Generally speaking I agree.  Guys tend to be more likely to let you know what you did wrong, if for no other reason than it justifies a counterattack.  (Not necessarily a physical attack.  Retaliation takes many forms.)  That said, people of both sexes who are highly confrontation averse might ghost you, or an introvert might ghost you for a while even if he's a guy but in general he'll eventually make sure you know what he's mad at you about.

As I look back over friends I've lost, the guys do tend to be the ones that ended in a blowout, the women just disappeared.  But that's just my own experience.

For me,  the biggest thing I had to overcome was to be objective, not only in being able to see where I had done wrong, but also where I hadn't.  Misunderstandings happen, but sometimes people might get mad at you for no reasonable cause.  Being able to tell the difference is crucial, because you can't maintain a genuine friendship by being a doormat.

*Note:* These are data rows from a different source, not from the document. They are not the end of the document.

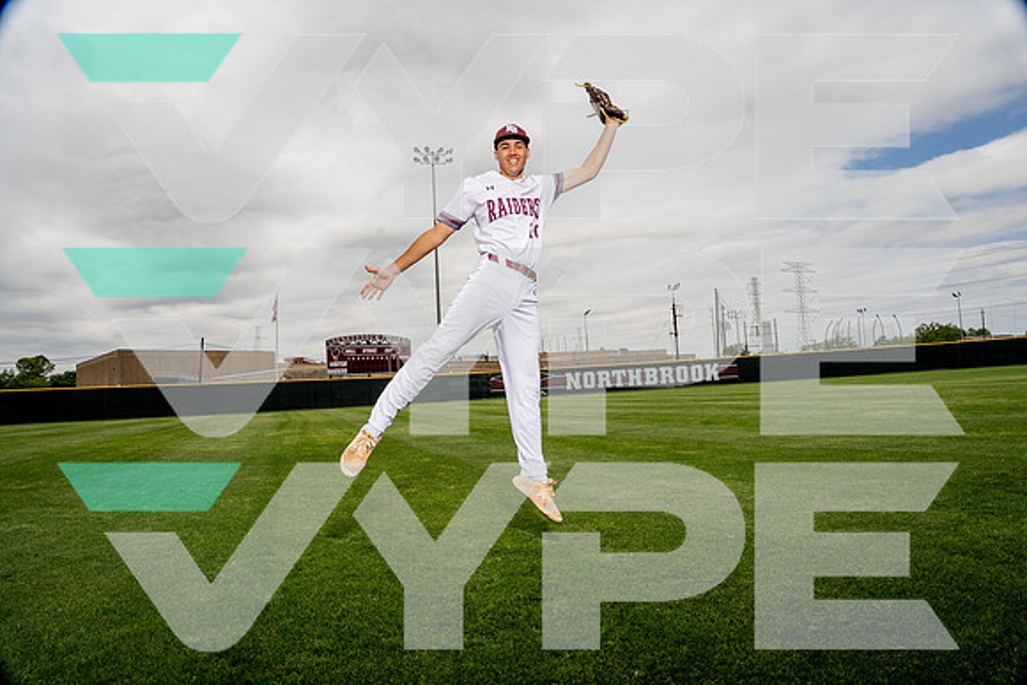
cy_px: 342
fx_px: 571
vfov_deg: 62.0
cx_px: 514
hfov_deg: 84.0
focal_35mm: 20
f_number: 11
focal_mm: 20
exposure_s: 1/800
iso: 400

What I've noticed (and yes, this is just my observations, nothing more)-

John and Chris are like brothers. They've been friends for years. They get into a fight over something. Punches are thrown. Chris wins. Then they shake hands and move on. Usually they remain friends. 

Sarah and Kristen are like sisters. They've been friends for years. They get into a fight over something. Nasty words are said. No winner. They never speak again. 

I'm not trying to be funny, I'm not trying to score points, and yes, I carry grudges forever and I'm a guy. But this just what I've seen in my life.